So I probably just glossed over the report interval behavior in my reading of the USB 2.0 spec. One thing I don't understand is why the changes are not consistently 8ms apart. 8ms should be an easy deadline to meet. I guess the host checks with this period and if the value isn't ready to be read it doesn't bother checking until the next period.

It would be nice to repeat this test with a faster device (like the USB 1208FS from Measurement Computing), to be convinced that mexHID really can observe value changes up to and including each USB frame.

If it can observe changes on that time scale, it would be a strong suggestion that the OS X USB implementation really is hitting values with timestamps as soon as it acknowledges the value changes. If it's assigning timestamps at some other time, they might pile up so that some frames appear to have many value changes and others appear to have none. It would be good to observe one or the other.

3.1

I've updated test 3 to partially address the question from test 2 about how different timestamps line up.
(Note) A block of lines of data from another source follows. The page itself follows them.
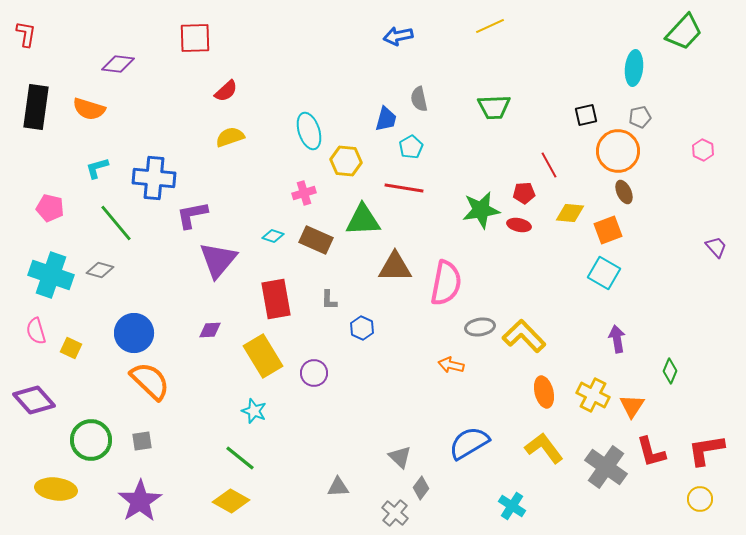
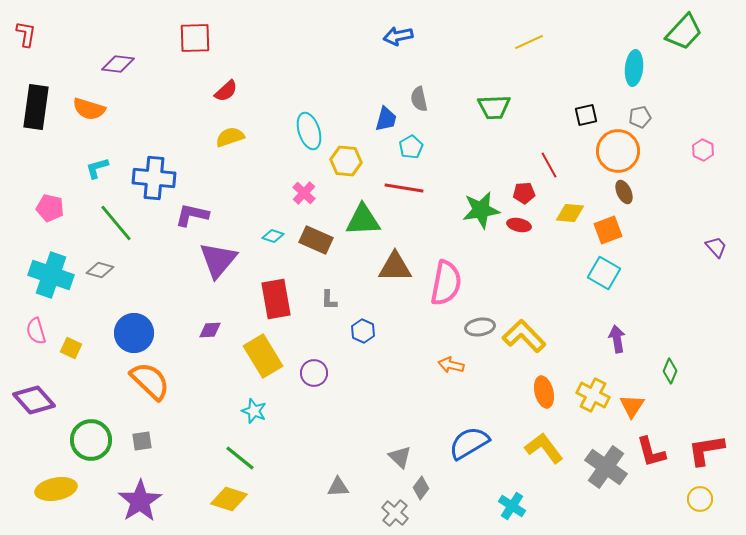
yellow line at (490, 26): moved 39 px right, 16 px down
pink cross at (304, 193): rotated 30 degrees counterclockwise
purple L-shape at (192, 215): rotated 24 degrees clockwise
blue hexagon at (362, 328): moved 1 px right, 3 px down
yellow ellipse at (56, 489): rotated 18 degrees counterclockwise
yellow diamond at (231, 501): moved 2 px left, 2 px up; rotated 12 degrees counterclockwise
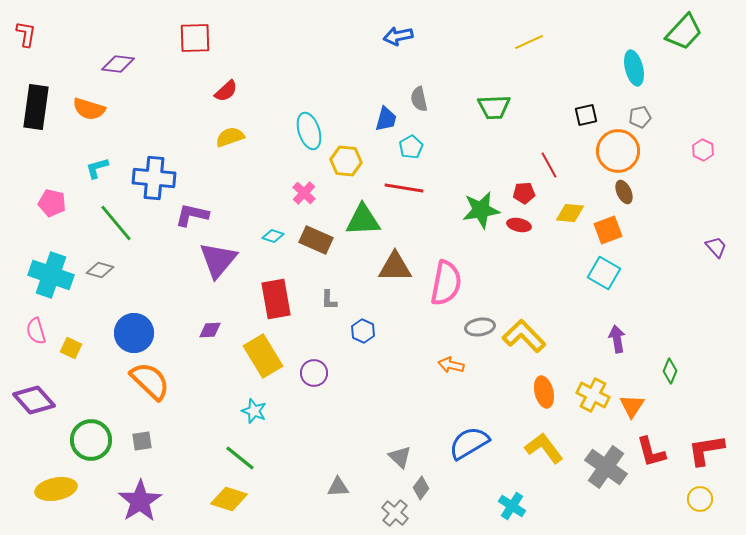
cyan ellipse at (634, 68): rotated 20 degrees counterclockwise
pink pentagon at (50, 208): moved 2 px right, 5 px up
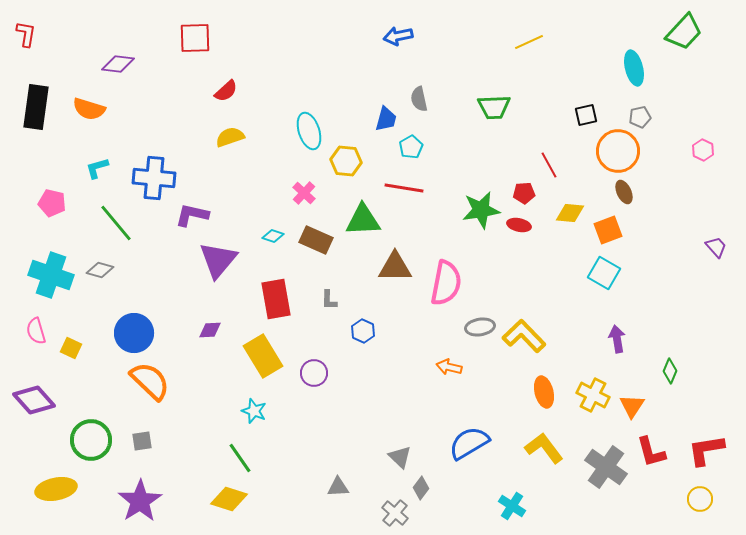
orange arrow at (451, 365): moved 2 px left, 2 px down
green line at (240, 458): rotated 16 degrees clockwise
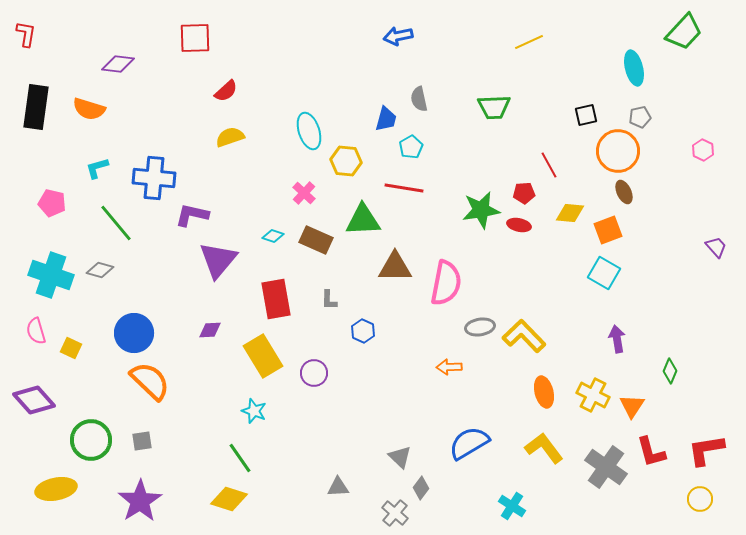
orange arrow at (449, 367): rotated 15 degrees counterclockwise
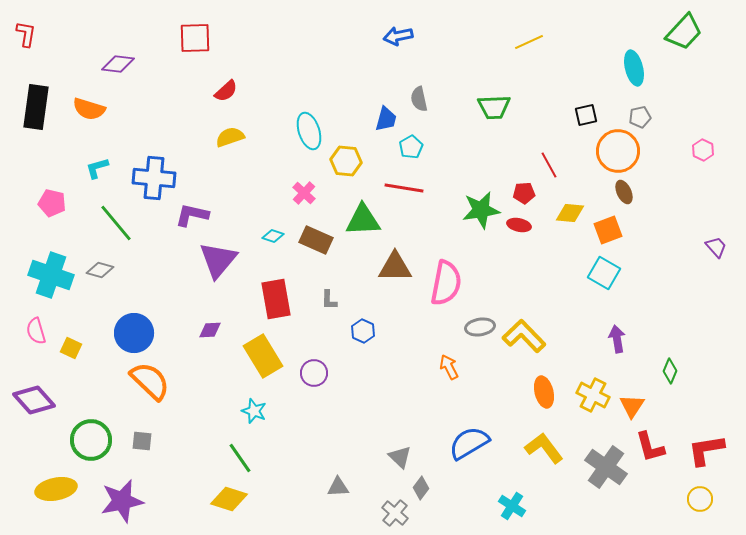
orange arrow at (449, 367): rotated 65 degrees clockwise
gray square at (142, 441): rotated 15 degrees clockwise
red L-shape at (651, 452): moved 1 px left, 5 px up
purple star at (140, 501): moved 18 px left; rotated 21 degrees clockwise
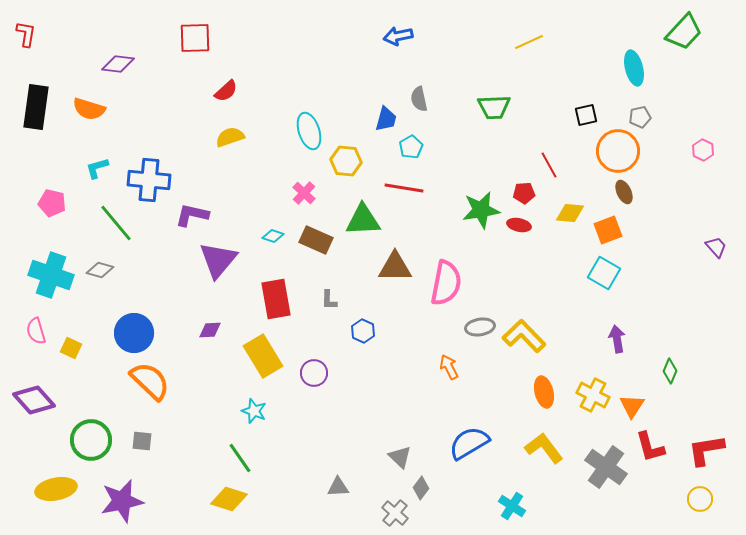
blue cross at (154, 178): moved 5 px left, 2 px down
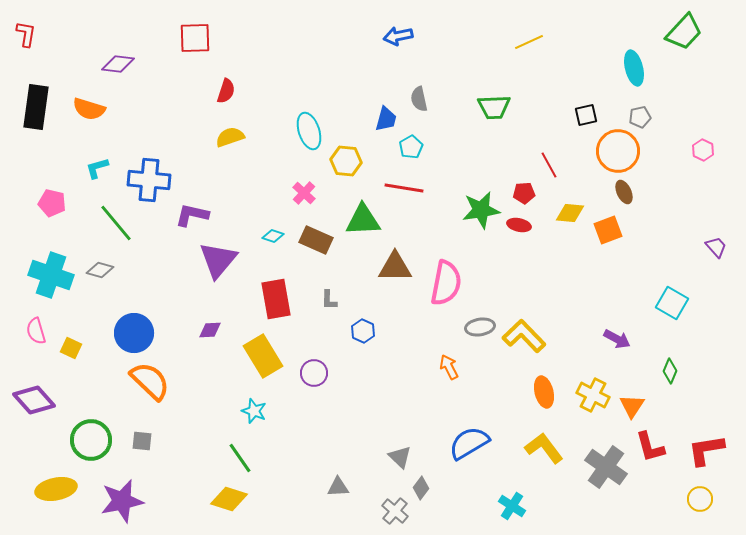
red semicircle at (226, 91): rotated 30 degrees counterclockwise
cyan square at (604, 273): moved 68 px right, 30 px down
purple arrow at (617, 339): rotated 128 degrees clockwise
gray cross at (395, 513): moved 2 px up
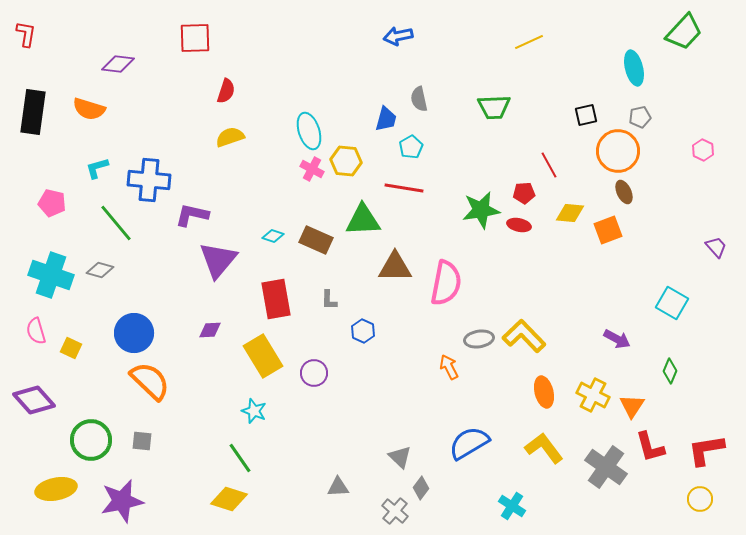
black rectangle at (36, 107): moved 3 px left, 5 px down
pink cross at (304, 193): moved 8 px right, 24 px up; rotated 15 degrees counterclockwise
gray ellipse at (480, 327): moved 1 px left, 12 px down
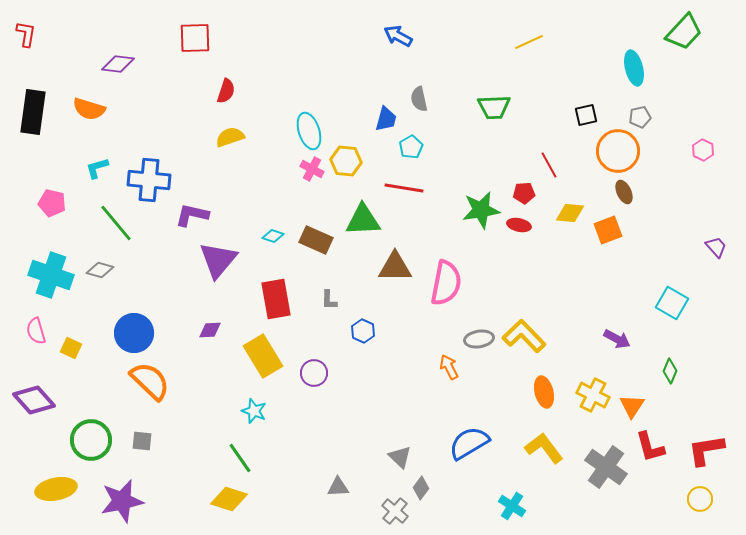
blue arrow at (398, 36): rotated 40 degrees clockwise
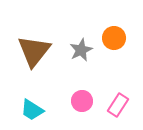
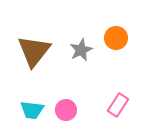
orange circle: moved 2 px right
pink circle: moved 16 px left, 9 px down
cyan trapezoid: rotated 25 degrees counterclockwise
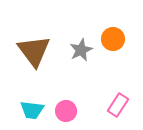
orange circle: moved 3 px left, 1 px down
brown triangle: rotated 15 degrees counterclockwise
pink circle: moved 1 px down
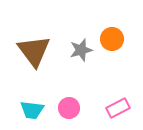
orange circle: moved 1 px left
gray star: rotated 10 degrees clockwise
pink rectangle: moved 3 px down; rotated 30 degrees clockwise
pink circle: moved 3 px right, 3 px up
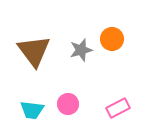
pink circle: moved 1 px left, 4 px up
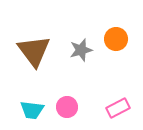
orange circle: moved 4 px right
pink circle: moved 1 px left, 3 px down
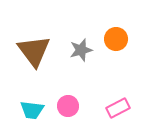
pink circle: moved 1 px right, 1 px up
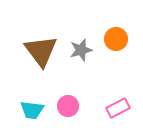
brown triangle: moved 7 px right
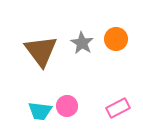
gray star: moved 1 px right, 7 px up; rotated 25 degrees counterclockwise
pink circle: moved 1 px left
cyan trapezoid: moved 8 px right, 1 px down
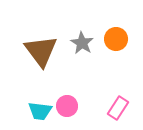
pink rectangle: rotated 30 degrees counterclockwise
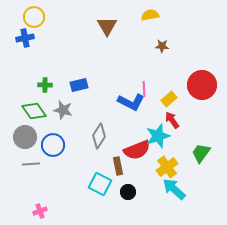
I use the same input queue as before, but now instead of just allowing the queue to update for a while, I also repeatedly write values to an output element. As in test 1, writing to outputs lasts for a few milliseconds. I also repeatedly pause for a few more milliseconds.

I compare the timestamps for pre-write and post-write to the timestamps reported for each of the queued input value changes. If inputs are getting updated and hit with timestamps in a robust way, then some of the value-change timestamps should fall between consecutive pre-write and post-write timestamps. That is, they should happen "during" the write transaction. Other value-change timestamps should fall outside the pre-write-post-write range.

This is what I see. So it seems that timestamps are robust and don't obviously depend on whether the USB host is busy with other transactions. So mexHID should be able to take advantage of this concurrency without worrying about how jittered the Matlab thread is.****